With four days to go until the presidential elections in Venezuela, the Cuban regime is showcasing its decision to send several of its henchmen to that country as a gesture of support for its allied dictator Nicolás Maduro.
In the midst of a muted unease about the election results, Havana watches with concern the growing support of millions of Venezuelans for the candidacy led by Edmundo González Urrutia and led by María Corina Machado.
Beyond the interference in Venezuela by agents of the Cuban G2, the Revolutionary Armed Forces (FAR), and the Ministry of the Interior (MININT) - denounced by the Organization of American States (OAS) and other international and non-governmental organizations - it is important to remember that Cuban companies and advisors were hired by Maduro to develop the electronic identity card and the digital systems for the participation and scrutiny of Venezuelan elections.
With control of the electoral system in its hands, the Cuban regime is a guarantee for chavismo, which, like Havana, wants to remain in power. But beyond this interference in the internal affairs of Venezuelans, the Cuban regime proudly sends prominent State Security agents like Raúl Antonio Capote, who attends the Venezuelan elections as an “international guest.”
Abel Prieto Jiménez, director of the Casa de las Américas, celebrated his presence in Caracas with a tweet in which he greeted "our troops" and stated that "they will never be able to take the victory away from the people of Bolívar and Chávez."
The photo of Capote alongside the Argentine sociologist and supporter of Latin American "leftist dictatorships," Atilio Borón, was sent by the Argentine journalist residing in Cuba, Graciela Ramírez, another fervent activist in favor of the expansion of socialism in the region.

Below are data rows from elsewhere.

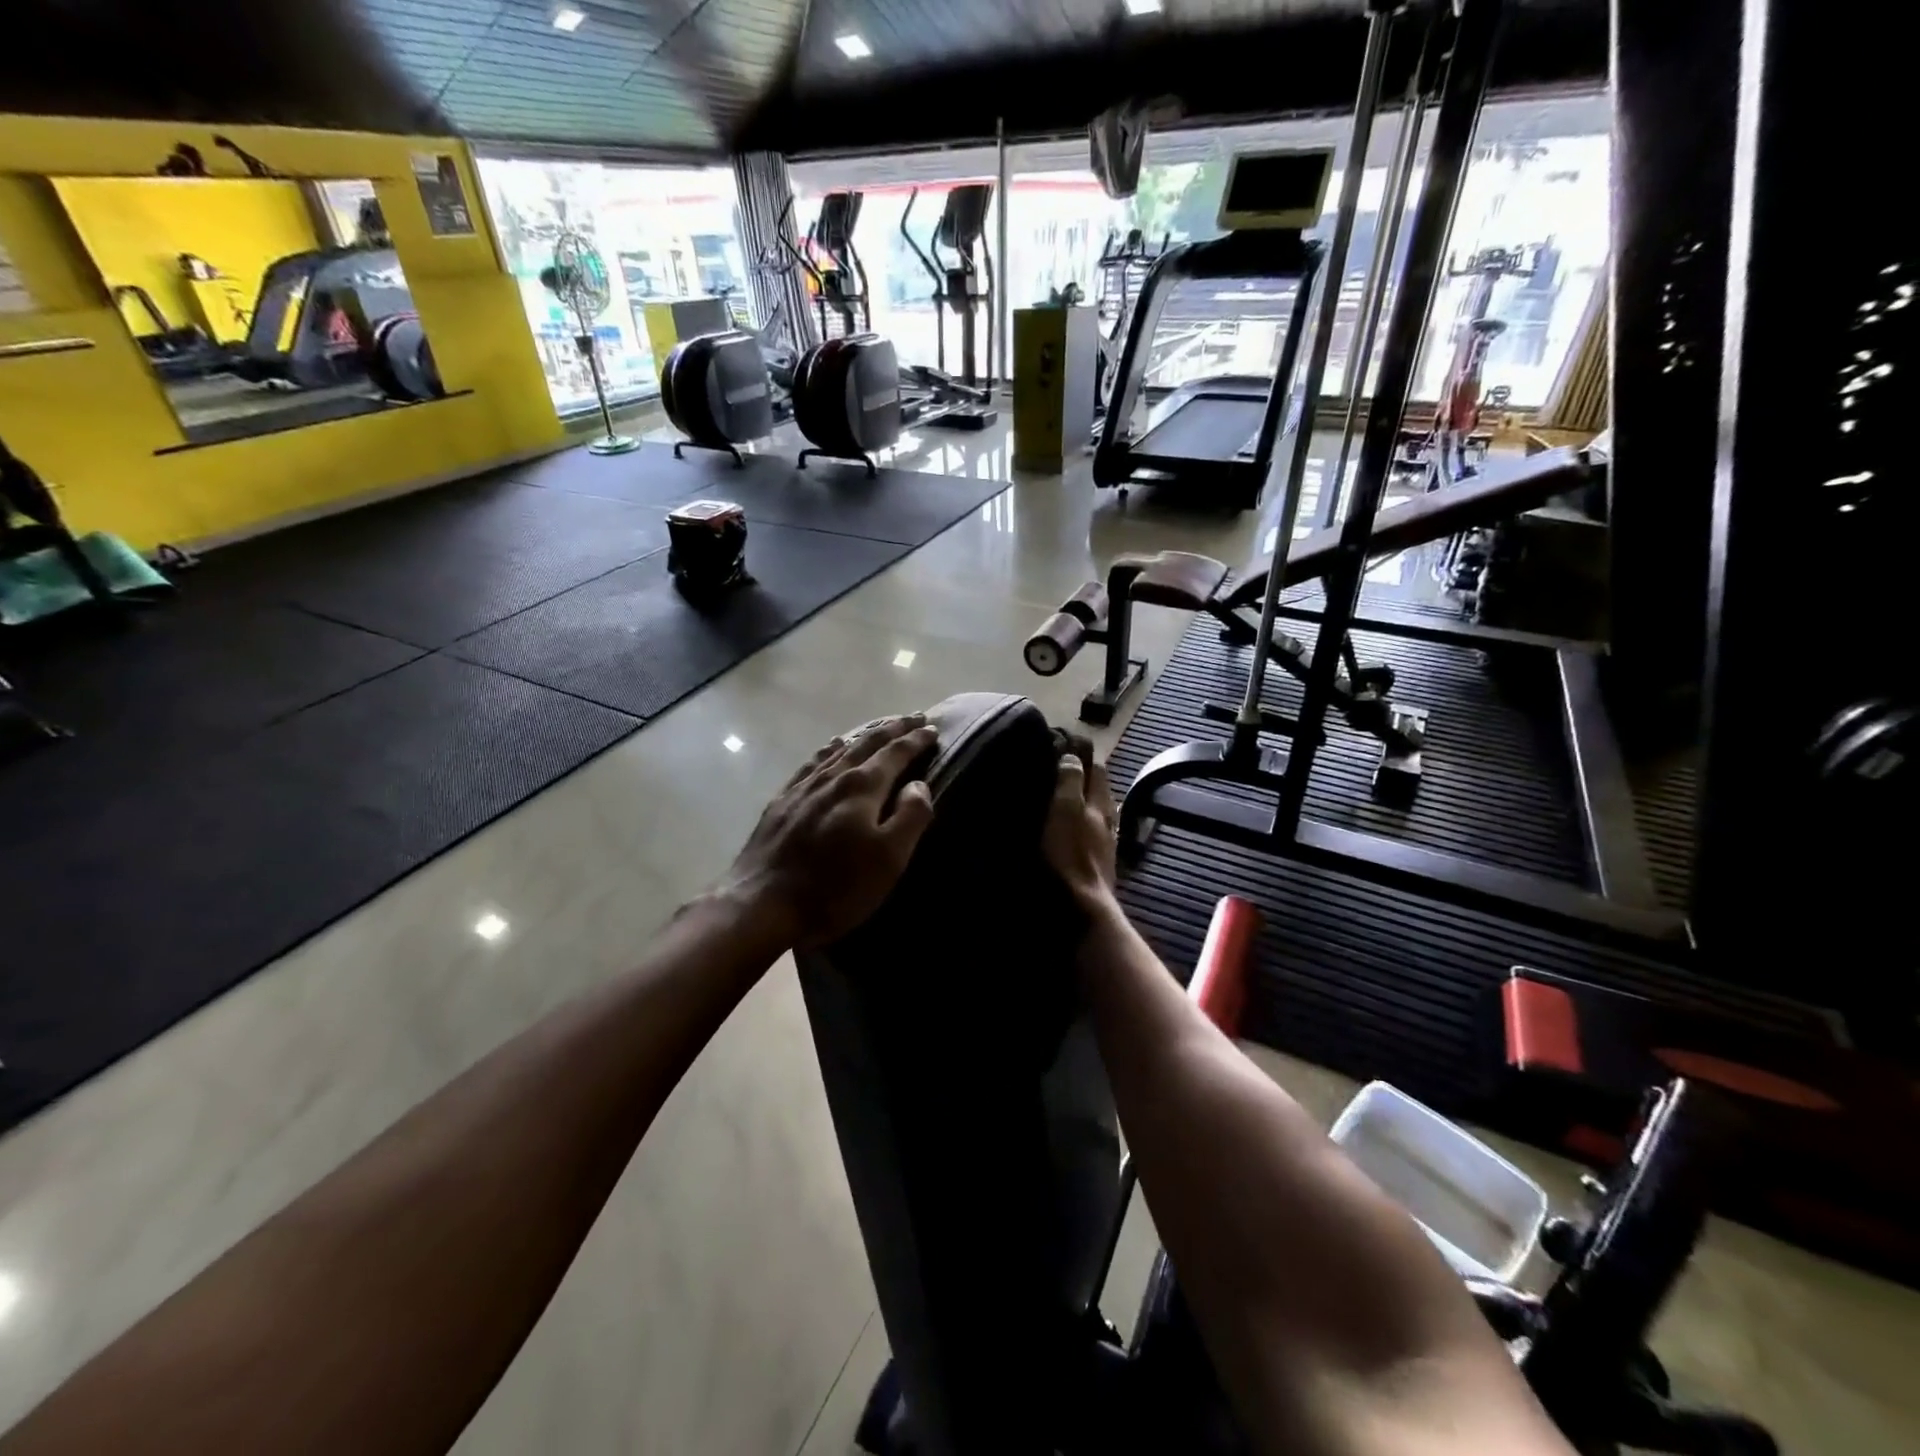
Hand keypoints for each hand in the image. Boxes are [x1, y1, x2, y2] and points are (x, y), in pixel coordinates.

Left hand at [724, 716, 938, 950]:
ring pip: (839, 748)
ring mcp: (803, 786)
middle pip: (868, 743)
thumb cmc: (836, 887)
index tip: (933, 728)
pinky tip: (831, 748)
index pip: (896, 753)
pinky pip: (812, 762)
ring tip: (879, 728)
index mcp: (862, 787)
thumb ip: (910, 817)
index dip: (916, 739)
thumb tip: (919, 784)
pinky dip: (829, 750)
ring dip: (864, 735)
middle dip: (894, 728)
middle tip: (913, 717)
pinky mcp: (782, 801)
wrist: (763, 903)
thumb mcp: (888, 859)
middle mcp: (833, 776)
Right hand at [1043, 752, 1118, 913]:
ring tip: (1058, 795)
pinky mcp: (1098, 861)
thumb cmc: (1070, 854)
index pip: (1095, 766)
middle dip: (1082, 775)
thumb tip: (1072, 755)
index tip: (1060, 745)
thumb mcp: (1065, 810)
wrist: (1082, 906)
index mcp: (1100, 801)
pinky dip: (1079, 822)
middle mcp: (1108, 817)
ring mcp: (1105, 841)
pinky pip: (1090, 832)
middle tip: (1056, 766)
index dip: (1080, 754)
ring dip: (1081, 799)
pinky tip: (1068, 828)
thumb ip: (1070, 781)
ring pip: (1095, 810)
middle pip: (1098, 788)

Paradoxically, Prieto Jiménez shared the image in his tweet with the striking hashtag: #HandsOffVenezuela.
In 2007, companies of the Cuban regime signed an agreement with Bolivarian authorities for 172 million dollars to develop the Venezuelan electronic ID project. The Cuban company Albet Ingeniería y Sistemas sold the programs produced at the University of Informatics Sciences in Havana.
The agreement not only put Venezuelan data in Cuban hands but also opened the door for state-run companies on the island to participate as intermediaries and suppliers in the identity document market with chips. It also represented the ideal opportunity for the regime to expand its strategic horizons.

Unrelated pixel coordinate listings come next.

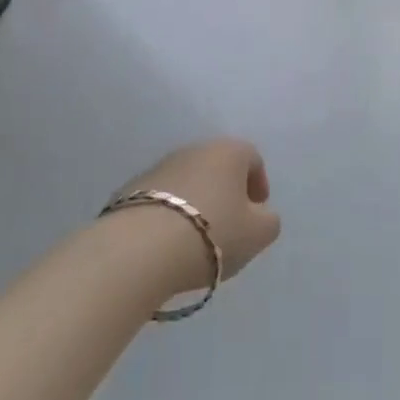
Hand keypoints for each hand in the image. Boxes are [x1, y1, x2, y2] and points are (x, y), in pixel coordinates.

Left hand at [110, 139, 281, 292]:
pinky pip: (161, 199)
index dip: (259, 185)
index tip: (257, 213)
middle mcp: (194, 149)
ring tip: (196, 239)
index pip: (252, 159)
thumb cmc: (212, 234)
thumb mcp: (258, 234)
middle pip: (218, 167)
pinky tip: (168, 243)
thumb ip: (269, 220)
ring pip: (188, 182)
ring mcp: (160, 167)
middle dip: (226, 193)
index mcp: (228, 151)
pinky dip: (169, 215)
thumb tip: (260, 214)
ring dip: (196, 203)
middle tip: (229, 226)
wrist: (140, 250)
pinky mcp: (131, 189)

"These companies are part of a Cuban strategy to extend its intelligence networks in the region. They are actually a front for the G2, which allows them to control the systems for issuing identity documents, thereby enabling them to grant them to anyone," said Anthony Daquin, former advisor to the Ministry of the Interior of Venezuela, who was involved in the selection processes for providers of electronic ID and passport services, in 2013.
However, in May 2018, the Cuban writer and political scientist Carlos Alberto Montaner dismissed the involvement of "the Cuban hairy hand from a sinister computer center installed on the Island" in those elections.
"It was simpler, closer, and there were good Venezuelan technicians in charge of the dirty business. Once the voting was officially completed, the company Smartmatic, the electronic organizer of the elections, financed by chavismo, would obtain the real sum and calculate the size of the fraud necessary to 'win.' At that moment, virtual votes were being fabricated, scattered across the electoral geography, and added to the final count. If the opposition called for a manual recount, they would be given excuses or it would be denied, as happened to Henrique Capriles in 2013," he explained.
According to Montaner, "this was known with total certainty in August 2017, when Antonio Mugica, president of Smartmatic, now a serious company based in London, trying to escape its compromising chavista past, revealed that the elections to choose the illegal National Constituent Assembly had been fueled by a million false virtual votes."
Recently, the president of Brazil, Luiz Inácio Lula da Silva, revealed that he was frightened to hear Maduro say that if he loses the elections next Sunday in Venezuela, there will be "a bloodbath" in his country. "I was scared by that statement," Lula told the EFE agency.
The Brazilian leader stated that he spoke with Maduro twice and warned him that "if he wants to help solve the problem of Venezuela's growth and the return of those who have left, he must respect the democratic process."
Lula clarified that, in democracy, "the one who loses takes a bath of votes, not a bath of blood," and that "Maduro has to learn that when you win you stay, and when you lose you go and prepare for other elections."